The euro continues to climb

On the foreign exchange market, the European currency is gaining ground. The euro rose 0.25% to $1.0815, slightly below the four-month high hit early in the Asian session.

The euro has been growing steadily since the start of the week, up more than 4%, its biggest weekly gain since March 2009. This growth is due not only to events in Germany, but also to expectations of an easing of the ECB's monetary policy and easing fears of a recession in the eurozone.

Dollar under pressure: rate falls to four-month low

The US currency weakened amid changing market expectations regarding the future policy of the Federal Reserve System (FRS). The dollar index, which tracks its value against a basket of six leading world currencies, fell to 104.11, its lowest since early November.

The dollar's weakness is linked to expectations of a key US labor market report to be released on Friday. Investors are closely watching the employment data, as it could provide further signals about the Fed's further actions regarding interest rates.

Gold steady ahead of economic data

The precious metals market is showing stability as investors take a wait-and-see approach ahead of the US nonfarm payrolls report. Gold prices are holding steady at $2,921.39 an ounce, reflecting traders' caution as they weigh the implications for the Fed's monetary policy.

Traditionally seen as a safe haven asset, gold prices can move significantly based on economic data. If the labour market report shows weaker employment, this could increase expectations for monetary easing soon, which would support demand for precious metals.

Oil on the brink: Pressure from inventories and OPEC+ decisions

The oil market remains under pressure after a sharp decline in previous sessions. The main factors weighing on prices were a significant increase in US crude inventories, OPEC+ plans to increase production and new US trade restrictions on energy supplies.
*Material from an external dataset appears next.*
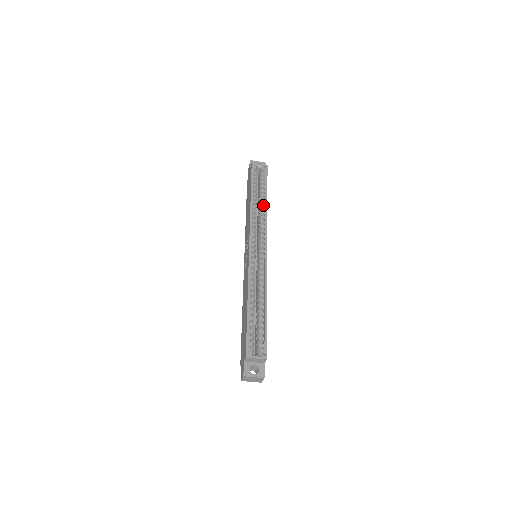
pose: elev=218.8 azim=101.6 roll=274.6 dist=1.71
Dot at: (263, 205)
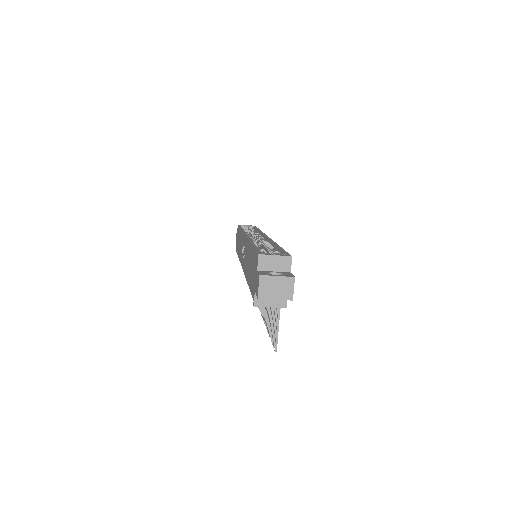
Dot at: occluded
Brent crude futures remain near a three-year low set on Wednesday. The slide in oil prices deepened after U.S. Energy Department data showed an unexpected jump in inventories, suggesting a slowdown in demand for the commodity.

Additional pressure on the market came from OPEC+, which signaled that member countries would revise their output upwards. This has caused concern among investors that additional supply could exacerbate the glut.

Markets await key signals

Financial markets are in a holding pattern, with investors closely monitoring upcoming economic data and key regulatory decisions. A weaker dollar, stable gold, and volatile oil prices all point to a high degree of uncertainty. Friday's employment report could be a decisive factor in determining how markets move in the coming weeks.